Now is the time of God. And in God’s time, it is good for us to be fairly anxious. We should feel urgent in taking actions to get ready for the coming Christ. According to the modern martyr Dietrich Bonhoeffer, God’s coming is not only a matter of joyful tidings and celebrations but, first of all, “frightening news for everyone who has a conscience.” As the prophet Jeremiah proclaims, Jesus is coming to “execute justice and righteousness in the land” (Jeremiah 33:15). Because the current world is not what God wants, God is going to give us a new world through Jesus. Then, if Jesus were really coming now, what should we do? There is a sense of urgency. Are we ready to welcome him? Are we righteous and just enough to avoid his judgment? Are we willing to risk everything for redemption and for a new beginning?

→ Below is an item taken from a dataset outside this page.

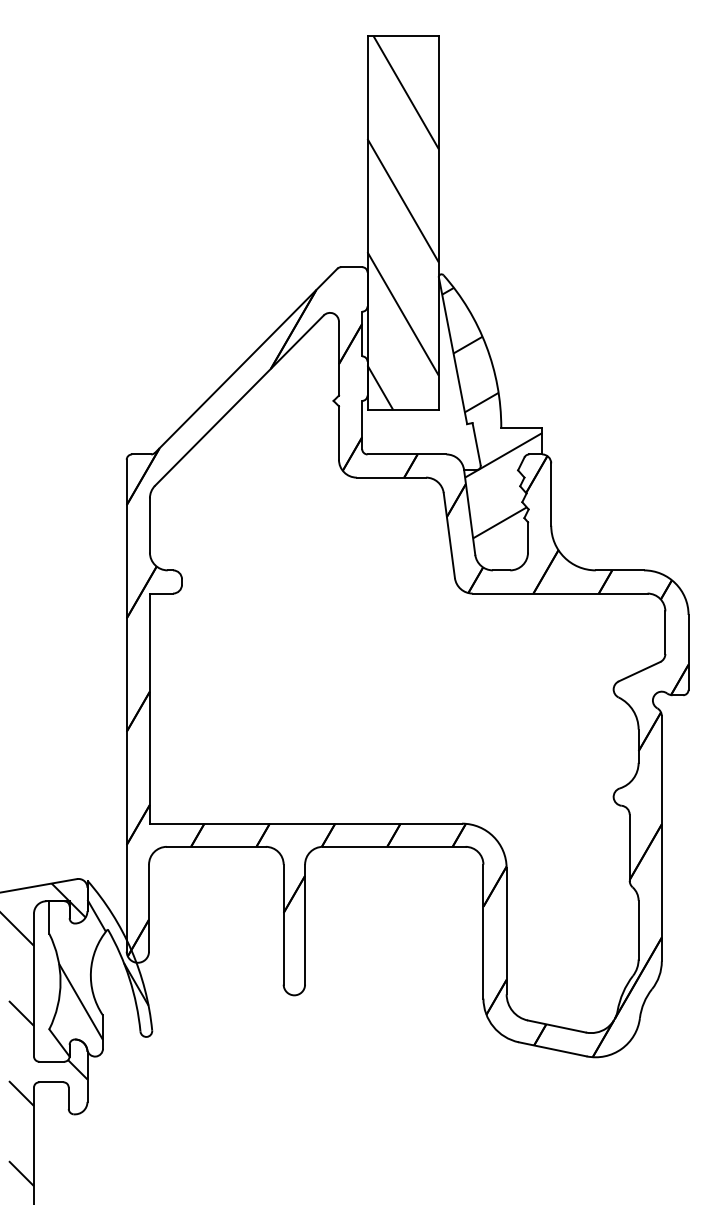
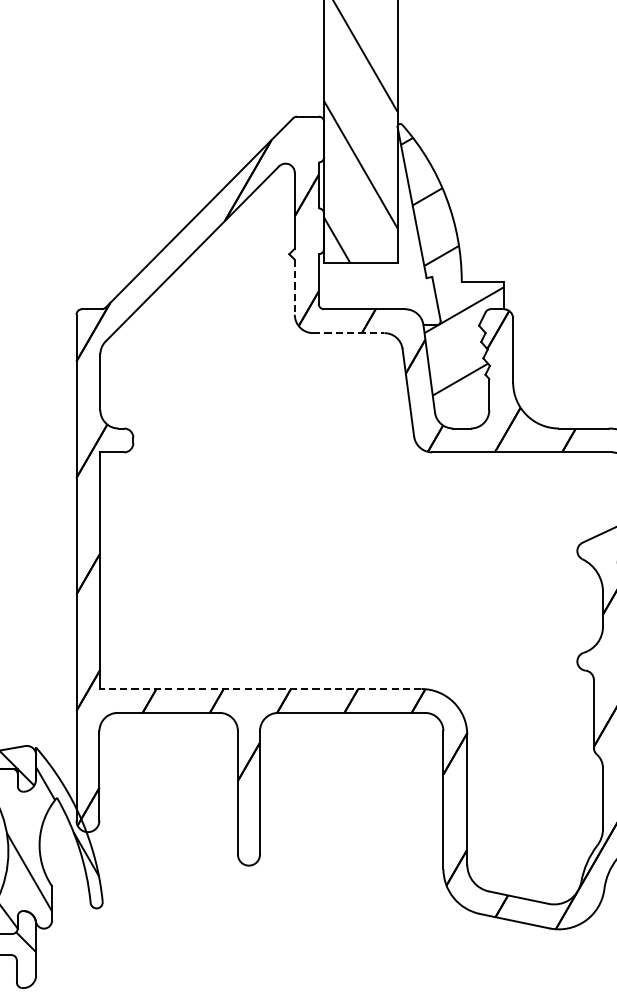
line: (338, 433) -> (294, 287), solid -> dashed
line: (391, 477) -> (348, 332), solid -> dashed
line: (305, 823) -> (260, 688), solid -> dashed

Now is the time of God. And in God’s time, it is also good for us to remain hopeful. There’s a story I heard somewhere. In a Bible study meeting, a leader asked people to go around and share their favorite Bible verses. People shared famous John 3:16, 1 Corinthians 13, Psalm 23… then, a woman said that her favorite is Luke 21, today’s Gospel reading. She said, I am glad to know that Jesus will come again and burn all things down someday. She said, it’s comforting. Comforting? So weird. Isn’t it? But later, people could understand what she was saying. She had four children but three had died before the age of three from malnutrition. Yes, she hoped for the day when she will finally break free from all the suffering and embrace her children again in peace. Facing many dead ends in her life, she could remain hopeful because she knew that the Son of Man is the Lord of life and death, the beginning and the end. And this Lord will interrupt her time and bring change and transformation.
Sisters and brothers in Christ, what time is it now? Now is the time of God. Our chronos time is always open to the interruption of God’s time—the kairos time. And it is widely open to the advent of Jesus Christ and all the divine possibilities. At any given moment, God can come and transform our whole lives and the whole world. Does this news make you more anxious or more hopeful? Today, I would like you to ask this question to yourself and renew your sense of urgency in this Season of Advent. Be fairly anxious to be ready for the coming Jesus and be watchful for every sign and opening of the coming kingdom. As Jesus says, “Be on guard so that your hearts are not weighed down with dissipation and drunkenness and the worries of this life” (Luke 21:34-35). And be always hopeful for God’s interventions in our lives, for God’s work of salvation among us, because Jesus is the Lord who brings good news to the poor, proclaims release to the captives and recovery of sight to the blind. Let’s be ready for him. Amen.